2. Nei casi accertati di infezione da coronavirus (SARS- CoV-2) in occasione di lavoro, il medico certificatore redige il consueto certificato di infortunio e lo invia telematicamente all'INAIL che assicura, ai sensi delle vigenti disposizioni, la relativa tutela dell'infortunato. Le prestazioni INAIL nei casi accertati di infezioni da coronavirus in occasione di lavoro sono erogate anche per il periodo di quarantena o di permanenza domiciliare fiduciaria dell'infortunato con la conseguente astensione dal lavoro. I predetti eventi infortunistici gravano sulla gestione assicurativa e non sono computati ai fini della determinazione dell'oscillazione del tasso medio per andamento infortunistico di cui agli articoli 19 e seguenti dell'allegato 2 al decreto del Ministro del lavoro e delle politiche sociali del 27 febbraio 2019, recante “Modalità per l'applicazione delle tariffe 2019”. La presente disposizione si applica ai datori di lavoro pubblici e privati

lunedì 5 ottobre 2020

 L'art. 7 comma  7 della legge 300 del 1970 si applica anche ai licenziamenti disciplinari?

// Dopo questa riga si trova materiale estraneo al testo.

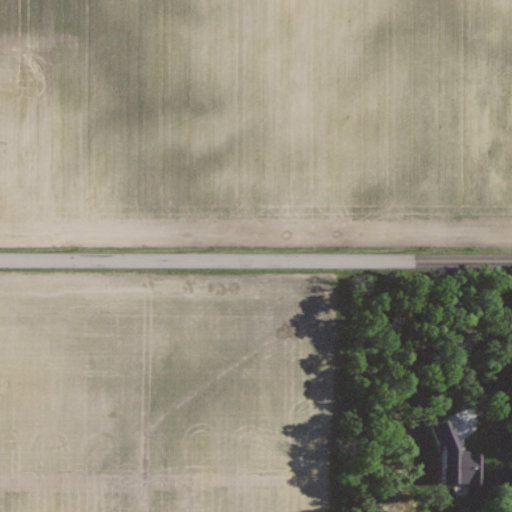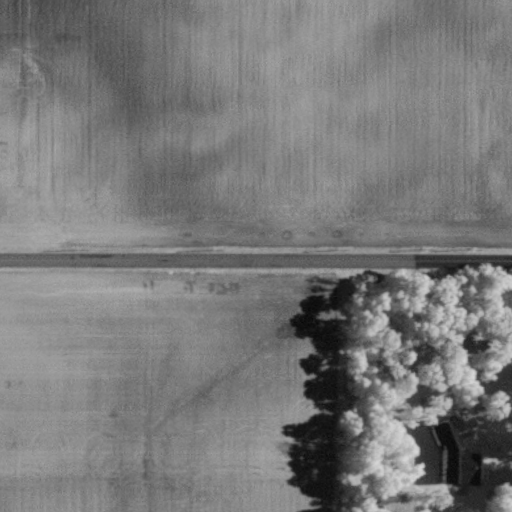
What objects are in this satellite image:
road: (255, 260)
road: (465, 360)
building: (448, 457)
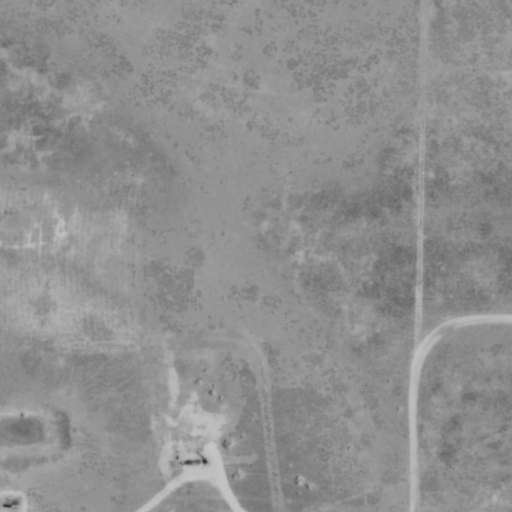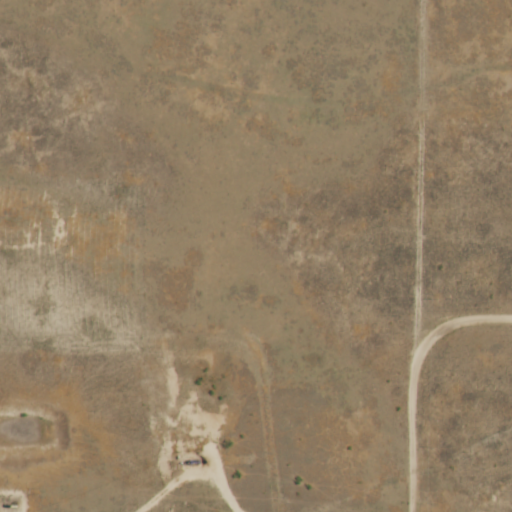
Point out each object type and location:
road: (367, 256)
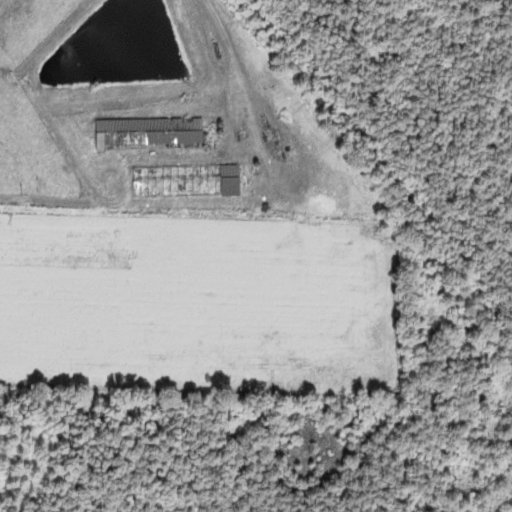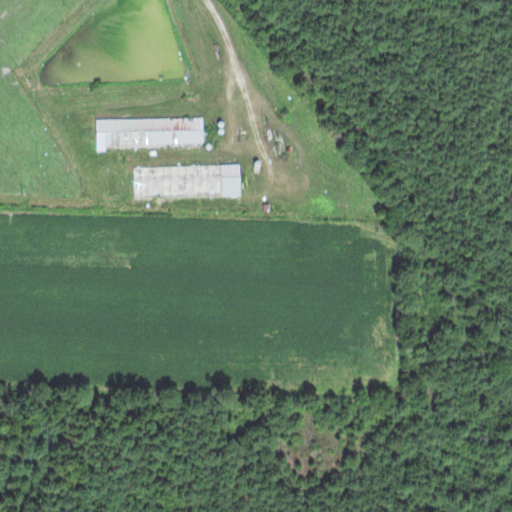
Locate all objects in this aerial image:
road: (246, 88)
building: (149, 133)
building: (187, 180)
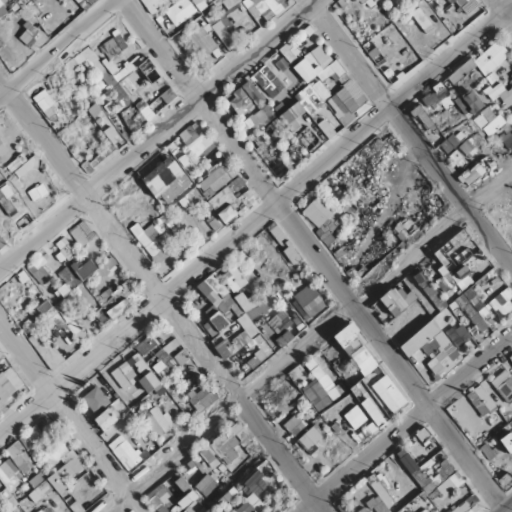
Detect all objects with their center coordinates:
road: (499, 14)
road: (52, 44)
road: (154, 131)
road: (256, 216)
road: (306, 336)
road: (404, 423)
road: (502, 503)
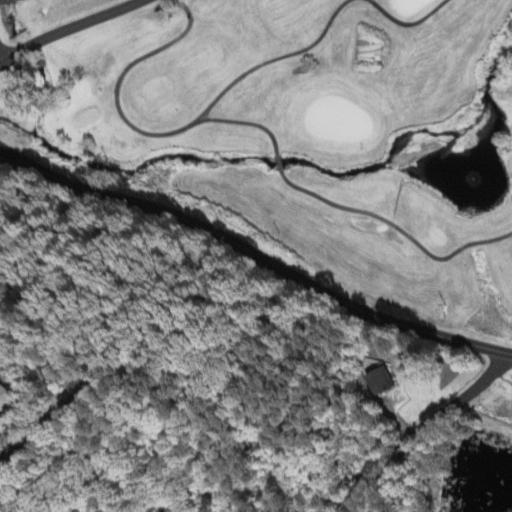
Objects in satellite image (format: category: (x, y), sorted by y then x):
road: (68, 28)
road: (3, 54)
park: (287, 114)
road: (253, 257)
building: (380, 382)
building: (5, 400)
road: (44, 422)
road: (424, 430)
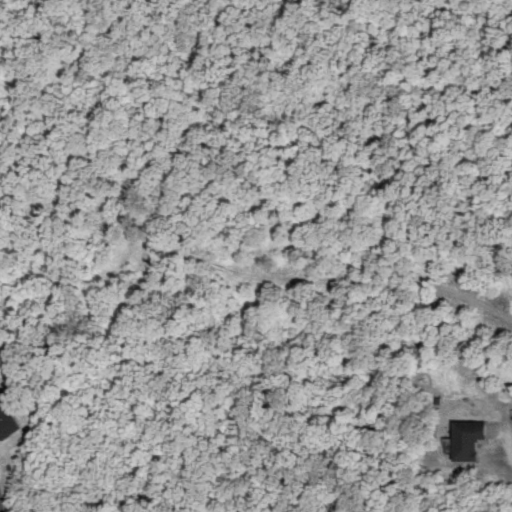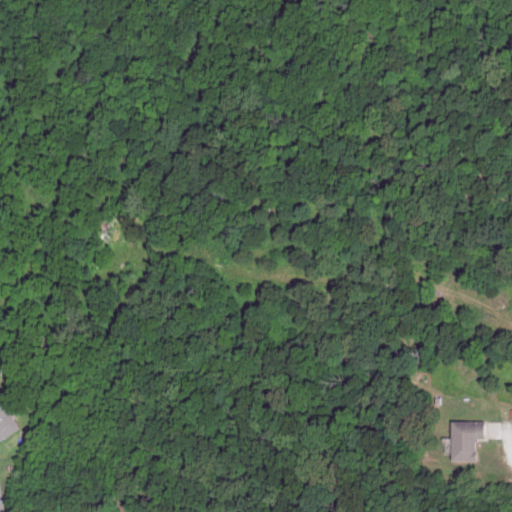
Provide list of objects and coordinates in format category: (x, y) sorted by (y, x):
road: (380, 294)
building: (7, 419)
building: (462, 437)
road: (508, 447)
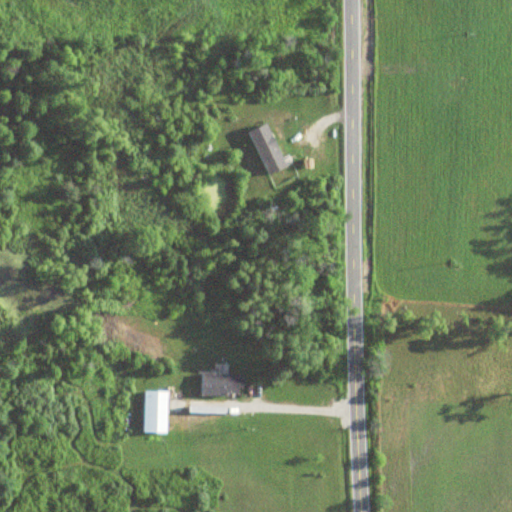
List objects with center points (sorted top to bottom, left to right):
building: (262, 150)
road: (357, 255)
building: (217, 386)
road: (305, 411)
building: (150, 413)
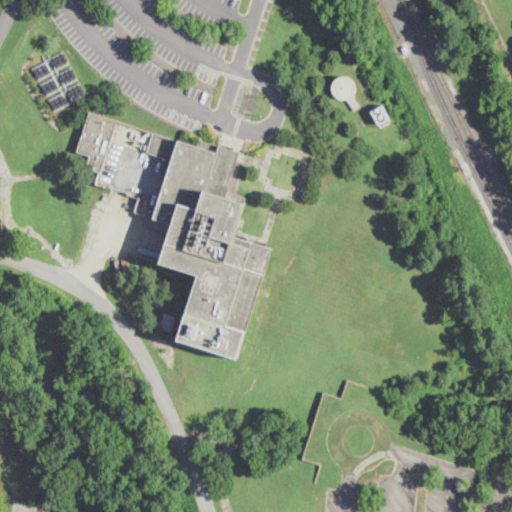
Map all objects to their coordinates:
road: (228, 12)
road: (6, 13)
road: (177, 40)
building: (405, 47)
parking lot: (167, 50)
building: (343, 86)
building: (353, 102)
road: (187, 104)
railway: (457, 108)
road: (275, 110)
building: (381, 114)
building: (364, 117)
railway: (453, 121)
building: (97, 139)
building: (97, 139)
building: (209, 232)
building: (209, 242)
road: (141, 349)
road: (428, 459)
road: (358, 466)
road: (445, 489)
road: (494, 497)
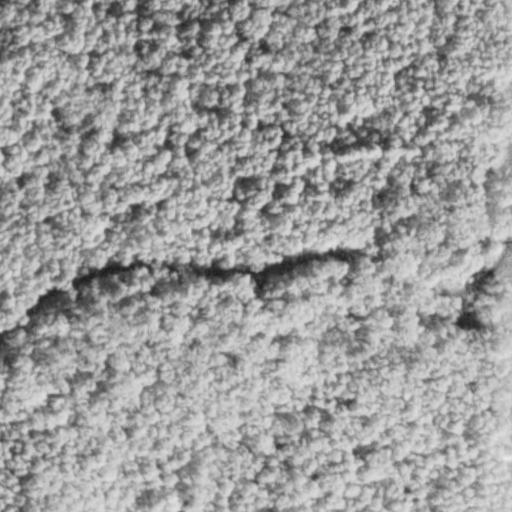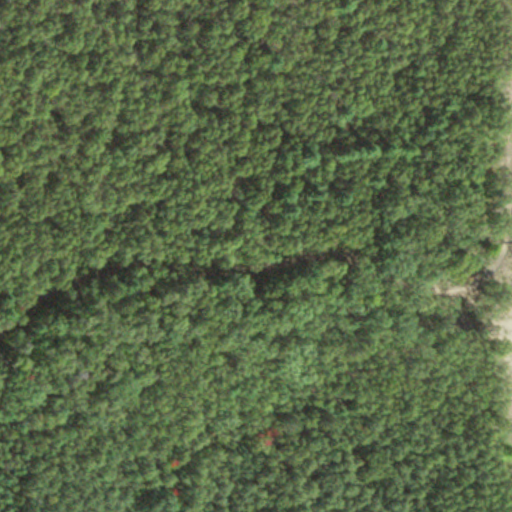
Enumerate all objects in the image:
road: (235, 261)
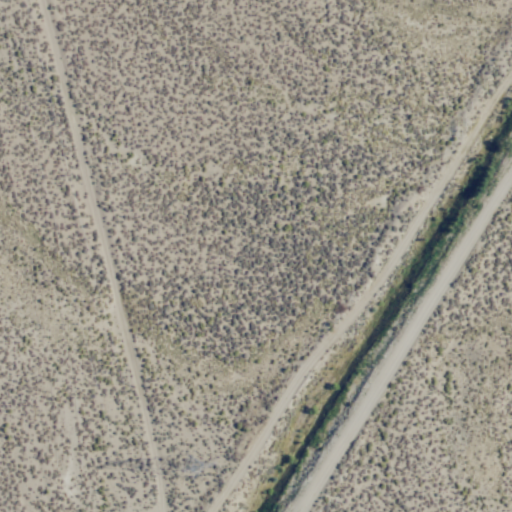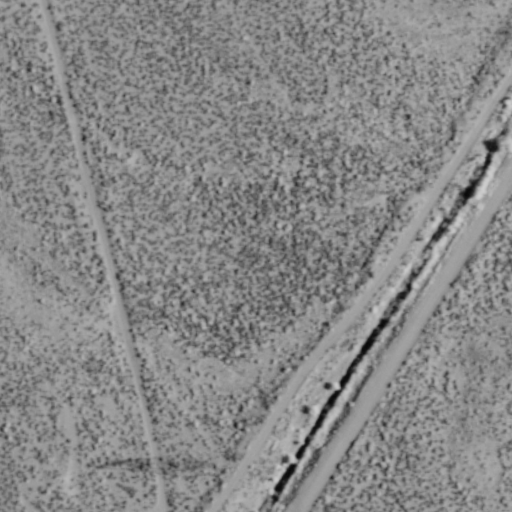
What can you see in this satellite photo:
road: (108, 253)
road: (409, 347)
power tower: (188, 466)
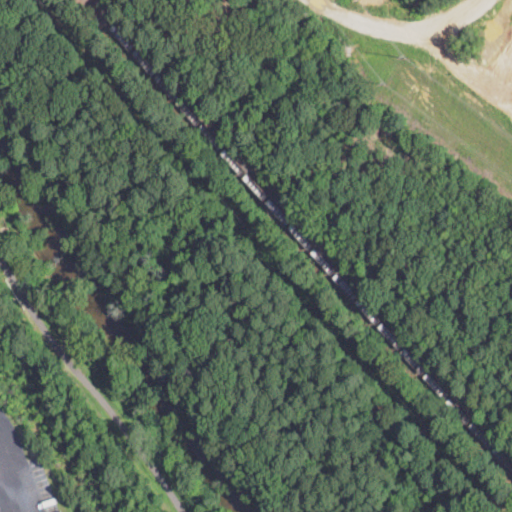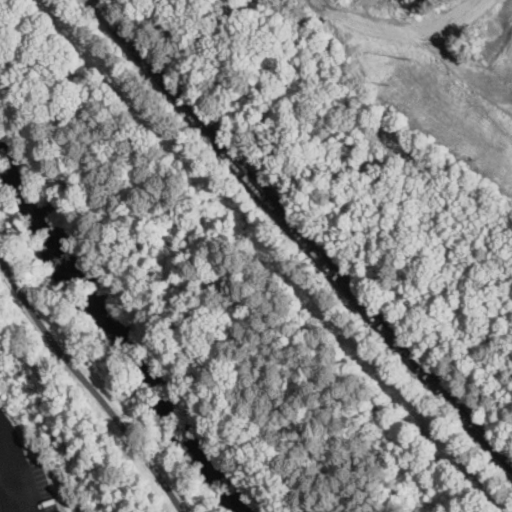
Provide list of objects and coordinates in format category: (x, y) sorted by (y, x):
road: (401, 22)
landfill: (385, 138)
park: (187, 311)
road: (90, 379)
road: (17, 467)
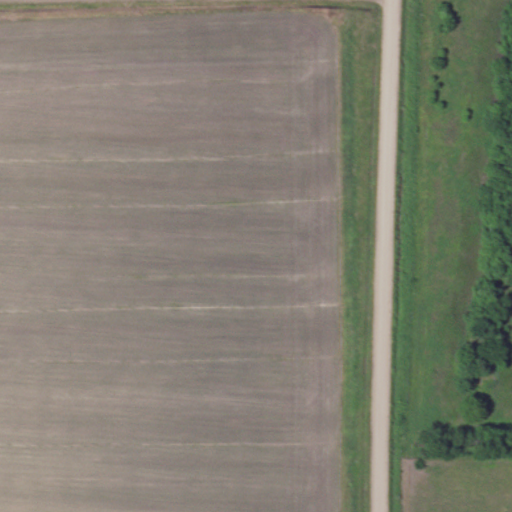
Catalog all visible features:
road: (385, 256)
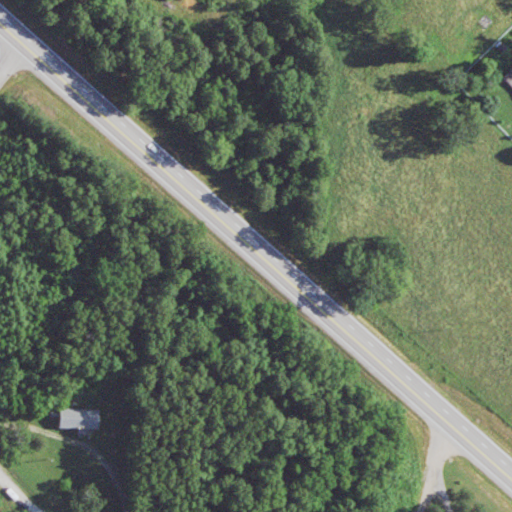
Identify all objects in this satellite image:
road: (7, 49)
building: (508, 81)
road: (255, 245)
building: (78, 422)
road: (482, 429)
road: (251, 508)
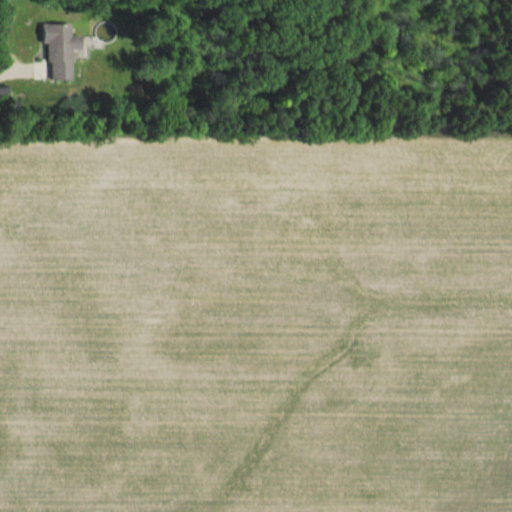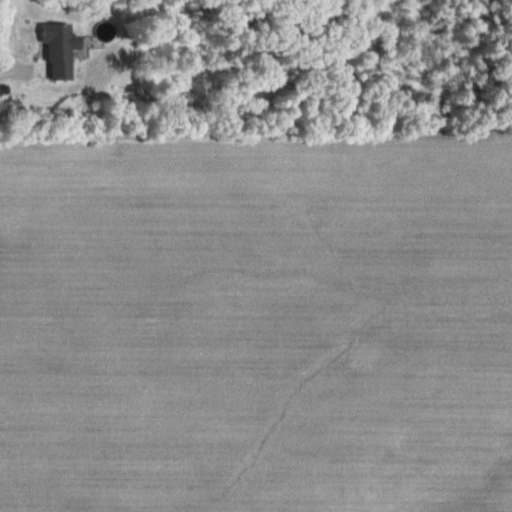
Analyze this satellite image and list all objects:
building: (58, 51)
road: (12, 71)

Cass. 11-06-2004, n. 11141

In particolare, con la sentenza 23 giugno 2001, n. 8619, la Corte di Cassazione ha ritenuto che "anche dopo l'estensione al licenziamento disciplinare delle garanzie procedimentali previste dall'art. 7 dalla legge n. 300 del 1970 - disposta dalla sentenza della Corte costituzionale n. 204 del 1982 - al suddetto licenziamento non è applicabile la disciplina prevista dal settimo comma del citato art. 7 per l'ipotesi di mancata adesione del datore di lavoro all'iniziativa del lavoratore di adire un collegio di conciliazione e arbitrato. Nè tale Inapplicabilità costituisce violazione dei diritti costituzionalmente garantiti al lavoratore in quanto, come precisato dalla stessa Corte costituzionale nella citata sentenza, essa 'non sbarra ai lavoratore che si sia rivolto all'Ufficio provinciale del lavoro la via del ricorso ai presidente del tribunale, di cui all'art. 810 c.p.c., al fine di conseguire - malgrado l'indifferenza del datore di lavoro - la integrazione del collegio di conciliazione ed arbitratò".




Cass. 23/06/2001, n. 8619

Anche dopo l'estensione al licenziamento disciplinare delle garanzie procedimentali previste dall'art. 7 della legge n. 300 del 1970 - disposta dalla sentenza della Corte cost. n. 204 del 1982 - al suddetto licenziamento non è applicabile la disciplina prevista dal comma 7 del citato art. 7 per l'ipotesi di mancata adesione del datore di lavoro all'iniziativa del lavoratore di adire un collegio di conciliazione ed arbitrato. Nè tale inapplicabilità costituisce violazione dei diritti costituzionalmente garantiti al lavoratore in quanto, come precisato dalla stessa Corte cost. nella citata sentenza, essa "non sbarra al lavoratore che si sia rivolto all'ufficio provinciale del lavoro la via del ricorso al presidente del tribunale, di cui all'art. 810 c.p.c., al fine di conseguire - malgrado l'indifferenza del datore di lavoro - la integrazione del collegio di conciliazione ed arbitrato".

venerdì 2 ottobre 2020

 Che modifiche ha introdotto il Dl 104 del 2020 sulla proroga ed i rinnovi dei contratti a termine?

L'Art. 8. ha previsto:

1. All'articolo 93 del decreto-legge 19 maggio 2020 n. 34, convertito, con modificazioni, dalla legge 17 luglio 2020, n. 77, sono apportate le seguenti modificazioni:

a) il comma 1 è sostituito dal seguente: «1. In conseguenza dell'emergenza epidemiologica da COVID-19, in deroga all'articolo 21 del decreto legislativo 15 giugno 2015, n. 81 e fino al 31 dicembre 2020, ferma restando la durata massima complessiva di ventiquattro mesi, è possibile rinnovare o prorogare per un periodo massimo di dodici mesi e per una sola volta i contratti di lavoro subordinato a tempo determinato, anche in assenza delle condizioni di cui all'articolo 19, comma 1, del decreto legislativo 15 giugno 2015, n. 81.»;
b) il comma 1-bis è abrogato.

giovedì 1 ottobre 2020

Per quali fini devono essere utilizzati i permessi ex art. 33 comma 6 della legge l. 104/1992 



Cass. 25/09/2020, n. 20243

I permessi ex art. 33, comma 6 della L. 5 febbraio 1992, n. 104, sono riconosciuti al lavoratore portatore di "handicap" in ragione della necessità di una più agevole integrazione familiare e sociale, senza che la fruizione del beneficio debba essere necessariamente diretto alle esigenze di cura.